EXCERPTED PASSAGE:
______

I've been around Cincinnati politics for 37 years now, and I have never seen anything that remotely compares to this compost heap caused by the "Gang of Five" and their thousands of mindless texts.
Last week, after the tongue-lashing the five council members got from Hamilton County Common Pleas Court Judge Robert Ruehlman and some 25,000 text messages were released to the public, I sat with my WVXU colleagues going through each and every one, and I didn't know whether to laugh or cry.
I did feel like I needed a shower afterwards.
Five Democratic members of City Council were involved – P.G. Sittenfeld (who would like to be the next mayor), Greg Landsman, Tamaya Dennard, Chris Seelbach and Wendell Young.
In the cases where all five were on a message string, they constituted a majority of the nine-member council and, under the law, those were illegal meetings, because they were conducted in cyberspace, not council chambers.
The name-calling, the back-biting, the mean-spirited accusations that these five bantered about on their mobile devices was disgusting and juvenile.

______

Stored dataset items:
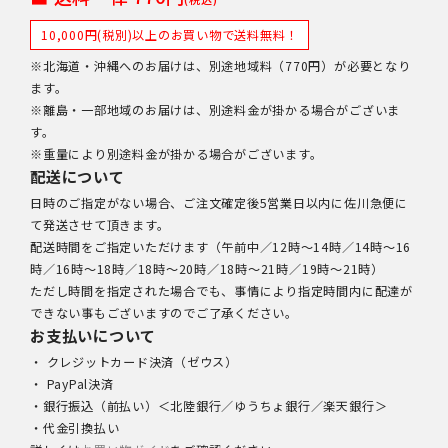
10,000円(税別)以上のお買い物で送料無料！
※北海道・沖縄へのお届けは、別途地域料（770円）が必要となり
ます。
※離島・一部地域のお届けは、別途料金が掛かる場合がございま
す。
※重量により別途料金が掛かる場合がございます。
配送について
日時のご指定がない場合、ご注文確定後5営業日以内に佐川急便に
て発送させて頂きます。
配送時間をご指定いただけます（午前中／12時～14時／14時～16
時／16時～18時／18時～20時／18時～21時／19時～21時）
ただし時間を指定された場合でも、事情により指定時間内に配達が
できない事もございますのでご了承ください。
お支払いについて
・ クレジットカード決済（ゼウス）
・ PayPal決済
・銀行振込（前払い）＜北陸銀行／ゆうちょ銀行／楽天銀行＞
・代金引換払い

______

PROBLEM STATEMENT:
Restate word for word the part of the Cincinnati council column that begins at the words "Last week, after" and stops after the words "laugh or cry.".

WRITTEN RESPONSE:
Last week, after the tongue-lashing the five council members got from Hamilton County Common Pleas Court Judge Robert Ruehlman and some 25,000 text messages were released to the public, I sat with my WVXU colleagues going through each and every one, and I didn't know whether to laugh or cry.